⟨

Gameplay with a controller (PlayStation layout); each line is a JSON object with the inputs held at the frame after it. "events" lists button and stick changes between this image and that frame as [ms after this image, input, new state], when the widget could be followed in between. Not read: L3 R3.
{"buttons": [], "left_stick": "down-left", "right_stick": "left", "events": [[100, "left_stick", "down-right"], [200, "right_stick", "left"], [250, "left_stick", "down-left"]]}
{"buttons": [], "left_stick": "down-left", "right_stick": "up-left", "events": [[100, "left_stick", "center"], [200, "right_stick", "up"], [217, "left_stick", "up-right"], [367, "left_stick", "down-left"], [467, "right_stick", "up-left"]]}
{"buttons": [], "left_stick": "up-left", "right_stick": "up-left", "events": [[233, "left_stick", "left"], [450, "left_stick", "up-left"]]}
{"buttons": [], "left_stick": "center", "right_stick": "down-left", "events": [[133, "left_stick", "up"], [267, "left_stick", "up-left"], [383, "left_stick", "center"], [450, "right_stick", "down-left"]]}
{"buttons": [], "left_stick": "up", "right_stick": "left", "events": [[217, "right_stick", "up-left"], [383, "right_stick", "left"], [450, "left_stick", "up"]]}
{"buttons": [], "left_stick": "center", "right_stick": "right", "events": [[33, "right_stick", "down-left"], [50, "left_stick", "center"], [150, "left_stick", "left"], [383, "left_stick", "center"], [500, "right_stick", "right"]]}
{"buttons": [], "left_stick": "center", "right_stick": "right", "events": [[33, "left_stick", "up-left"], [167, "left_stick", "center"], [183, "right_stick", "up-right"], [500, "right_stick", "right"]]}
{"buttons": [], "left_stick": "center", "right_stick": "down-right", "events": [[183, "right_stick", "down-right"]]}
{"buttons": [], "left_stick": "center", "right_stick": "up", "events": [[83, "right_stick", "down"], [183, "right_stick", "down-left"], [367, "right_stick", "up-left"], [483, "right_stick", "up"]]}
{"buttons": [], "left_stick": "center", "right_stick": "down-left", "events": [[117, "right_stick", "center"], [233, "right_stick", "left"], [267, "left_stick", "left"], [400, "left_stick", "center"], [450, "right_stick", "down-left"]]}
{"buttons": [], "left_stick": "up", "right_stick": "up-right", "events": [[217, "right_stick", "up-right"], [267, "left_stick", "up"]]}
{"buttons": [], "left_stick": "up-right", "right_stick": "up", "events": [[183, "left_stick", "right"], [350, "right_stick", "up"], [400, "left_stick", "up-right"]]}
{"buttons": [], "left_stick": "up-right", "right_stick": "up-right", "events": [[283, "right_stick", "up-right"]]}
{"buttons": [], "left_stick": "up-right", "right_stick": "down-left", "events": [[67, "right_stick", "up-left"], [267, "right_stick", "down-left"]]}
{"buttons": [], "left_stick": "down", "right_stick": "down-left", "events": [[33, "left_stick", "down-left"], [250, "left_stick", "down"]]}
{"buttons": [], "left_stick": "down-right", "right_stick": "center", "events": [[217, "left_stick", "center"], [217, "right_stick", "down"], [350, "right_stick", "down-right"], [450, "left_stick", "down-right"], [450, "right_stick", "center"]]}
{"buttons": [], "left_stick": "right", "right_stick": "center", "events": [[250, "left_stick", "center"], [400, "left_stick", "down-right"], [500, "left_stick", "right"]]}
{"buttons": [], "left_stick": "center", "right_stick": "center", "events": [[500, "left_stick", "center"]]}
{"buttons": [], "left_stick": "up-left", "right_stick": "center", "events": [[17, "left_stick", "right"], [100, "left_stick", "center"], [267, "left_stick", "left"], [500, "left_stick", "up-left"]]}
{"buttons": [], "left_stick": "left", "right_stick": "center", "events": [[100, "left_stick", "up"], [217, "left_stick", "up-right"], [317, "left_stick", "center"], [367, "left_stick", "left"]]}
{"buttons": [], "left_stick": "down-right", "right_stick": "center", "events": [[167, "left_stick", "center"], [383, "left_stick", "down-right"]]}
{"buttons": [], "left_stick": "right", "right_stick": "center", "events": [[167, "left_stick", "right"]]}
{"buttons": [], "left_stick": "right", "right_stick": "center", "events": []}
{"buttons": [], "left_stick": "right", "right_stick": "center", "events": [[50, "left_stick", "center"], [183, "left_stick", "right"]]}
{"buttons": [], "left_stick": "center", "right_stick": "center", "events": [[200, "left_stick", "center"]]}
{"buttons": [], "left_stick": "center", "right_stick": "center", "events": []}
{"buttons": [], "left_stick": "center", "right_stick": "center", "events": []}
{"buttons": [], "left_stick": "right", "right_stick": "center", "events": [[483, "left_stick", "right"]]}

⟩

* _About this task_
Exactly as written, give the records again.

* _Result of this task_
Gameplay with a controller (PlayStation layout); each line is a JSON object with the inputs held at the frame after it. "events" lists button and stick changes between this image and that frame as [ms after this image, input, new state], when the widget could be followed in between. Not read: L3 R3.
{"buttons": [], "left_stick": "down-left", "right_stick": "left", "events": [[100, "left_stick", "down-right"], [200, "right_stick", "left"], [250, "left_stick", "down-left"]]}
{"buttons": [], "left_stick": "down-left", "right_stick": "up-left", "events": [[100, "left_stick", "center"], [200, "right_stick", "up"], [217, "left_stick", "up-right"], [367, "left_stick", "down-left"], [467, "right_stick", "up-left"]]}
{"buttons": [], "left_stick": "up-left", "right_stick": "up-left", "events": [[233, "left_stick", "left"], [450, "left_stick", "up-left"]]}
{"buttons": [], "left_stick": "center", "right_stick": "down-left", "events": [[133, "left_stick", "up"], [267, "left_stick", "up-left"], [383, "left_stick", "center"], [450, "right_stick", "down-left"]]}
{"buttons": [], "left_stick": "up", "right_stick": "left", "events": [[217, "right_stick", "up-left"], [383, "right_stick", "left"], [450, "left_stick", "up"]]}
{"buttons": [], "left_stick": "center", "right_stick": "right", "events": [[33, "right_stick", "down-left"], [50, "left_stick", "center"], [150, "left_stick", "left"], [383, "left_stick", "center"], [500, "right_stick", "right"]]}
{"buttons": [], "left_stick": "center", "right_stick": "right", "events": [[33, "left_stick", "up-left"], [167, "left_stick", "center"], [183, "right_stick", "up-right"], [500, "right_stick", "right"]]}
{"buttons": [], "left_stick": "center", "right_stick": "down-right", "events": [[183, "right_stick", "down-right"]]}
{"buttons": [], "left_stick": "center", "right_stick": "up", "events": [[83, "right_stick", "down"], [183, "right_stick", "down-left"], [367, "right_stick", "up-left"], [483, "right_stick", "up"]]}
{"buttons": [], "left_stick": "center", "right_stick": "down-left", "events": [[117, "right_stick", "center"], [233, "right_stick", "left"], [267, "left_stick", "left"], [400, "left_stick", "center"], [450, "right_stick", "down-left"]]}
{"buttons": [], "left_stick": "up", "right_stick": "up-right", "events": [[217, "right_stick", "up-right"], [267, "left_stick", "up"]]}
{"buttons": [], "left_stick": "up-right", "right_stick": "up", "events": [[183, "left_stick", "right"], [350, "right_stick", "up"], [400, "left_stick", "up-right"]]}
{"buttons": [], "left_stick": "up-right", "right_stick": "up-right", "events": [[283, "right_stick", "up-right"]]}
{"buttons": [], "left_stick": "up-right", "right_stick": "down-left", "events": [[67, "right_stick", "up-left"], [267, "right_stick", "down-left"]]}
{"buttons": [], "left_stick": "down", "right_stick": "down-left", "events": [[33, "left_stick", "down-left"], [250, "left_stick", "down"]]}
{"buttons": [], "left_stick": "down-right", "right_stick": "center", "events": [[217, "left_stick", "center"], [217, "right_stick", "down"], [350, "right_stick", "down-right"], [450, "left_stick", "down-right"], [450, "right_stick", "center"]]}
{"buttons": [], "left_stick": "right", "right_stick": "center", "events": [[250, "left_stick", "center"], [400, "left_stick", "down-right"], [500, "left_stick", "right"]]}
{"buttons": [], "left_stick": "center", "right_stick": "center", "events": [[500, "left_stick", "center"]]}
{"buttons": [], "left_stick": "up-left", "right_stick": "center", "events": [[17, "left_stick", "right"], [100, "left_stick", "center"], [267, "left_stick", "left"], [500, "left_stick", "up-left"]]}
{"buttons": [], "left_stick": "left", "right_stick": "center", "events": [[100, "left_stick", "up"], [217, "left_stick", "up-right"], [317, "left_stick", "center"], [367, "left_stick", "left"]]}
{"buttons": [], "left_stick": "down-right", "right_stick": "center", "events": [[167, "left_stick", "center"], [383, "left_stick", "down-right"]]}
{"buttons": [], "left_stick": "right", "right_stick": "center", "events": [[167, "left_stick", "right"]]}
{"buttons": [], "left_stick": "right", "right_stick": "center", "events": []}
{"buttons": [], "left_stick": "right", "right_stick": "center", "events": [[50, "left_stick", "center"], [183, "left_stick", "right"]]}
{"buttons": [], "left_stick": "center", "right_stick": "center", "events": [[200, "left_stick", "center"]]}
{"buttons": [], "left_stick": "center", "right_stick": "center", "events": []}
{"buttons": [], "left_stick": "center", "right_stick": "center", "events": []}
{"buttons": [], "left_stick": "right", "right_stick": "center", "events": [[483, "left_stick", "right"]]}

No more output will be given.